■ Passage to read ■

# # # # #

Jamie Rush, 27, of Trefecca near Brecon, and Cyle Jones, 31, of Cwrt Tarrell on Newgate Street in Brecon both appeared in Cardiff Crown Court, which sat as a Magistrates Court, last week along with Christian Latcham, 32, of Porth and Thomas Young, 26, of Newbridge near Newport.

They were convicted on Thurdsay, October 3.

The four men all featured in a BBC Wales undercover investigation into organised badger digging in Wales in a TV documentary called The Secret World of Badger Baiters which aired on May 22 2018.

The men had previously pleaded not guilty to attempting to kill, injure or take badger in the Clunderwen Llanddewi Velfrey area on March 24, 2018.

The offence comes under the Protection of Badgers Act 1992 and was prosecuted by the animal charity, RSPCA Cymru.

Following the trial, an RSPCA Cymru spokesman said: “The RSPCA special operations unit were subsequently able to view footage obtained by the BBC including footage of the defendants on 24 March.

“The defendants had previously stated that they were not looking for a badger but were fox hunting.

“At the court hearing this week a member of the RSPCA’s special operations unit gave evidence along with the BBC undercover researcher - who was given anonymity.”

On Thursday, Rush and Jones were both sentenced to 22 weeks in prison each and they were both ordered to pay a £115 victim surcharge.

# # # # #

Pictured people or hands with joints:

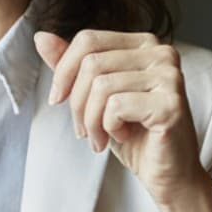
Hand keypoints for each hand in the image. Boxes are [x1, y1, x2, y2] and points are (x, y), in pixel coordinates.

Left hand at [34, 29, 211, 211]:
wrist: (166, 174)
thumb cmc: (131, 132)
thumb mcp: (92, 95)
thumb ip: (70, 64)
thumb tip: (41, 37)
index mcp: (144, 43)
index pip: (87, 39)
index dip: (63, 71)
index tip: (58, 99)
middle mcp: (161, 53)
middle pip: (91, 63)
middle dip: (77, 103)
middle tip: (83, 130)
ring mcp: (170, 76)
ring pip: (101, 86)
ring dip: (90, 120)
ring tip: (100, 137)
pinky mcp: (170, 103)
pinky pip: (116, 107)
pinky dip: (108, 127)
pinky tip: (122, 137)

# # # # #

■ Problem 1 ■
According to the article on the badger digging case, which law does the offence come under?
■ Problem 2 ■
Continue the article on the badger digging case, starting after its last sentence.
The records are separate material and are unrelated to the text.

■ Written answer 1 ■
The Protection of Badgers Act 1992.

■ Written answer 2 ■
Latcham was sentenced to 26 weeks in prison and to pay a £115 victim surcharge, meanwhile Young was ordered to 20 weeks in prison, suspended for 12 months. Young was given a curfew order for 12 weeks and he will also have to pay a £115 victim surcharge.

As he was convicted, Rush as disqualified from keeping dogs for life. The other three defendants had already been disqualified from keeping animals for life – an order which the RSPCA said will continue.

Chief inspector Ian Briggs, from the RSPCA’s special operations unit, said: “We would once again like to thank BBC Wales for their initial work on this case which paved the way for the RSPCA to investigate fully.

“Sadly, people who carry out such activities which inflict pain and suffering on wildlife continue to offend in Wales. This prosecution sends a message that the RSPCA is committed to bringing those who take part in badger baiting and digging to justice.”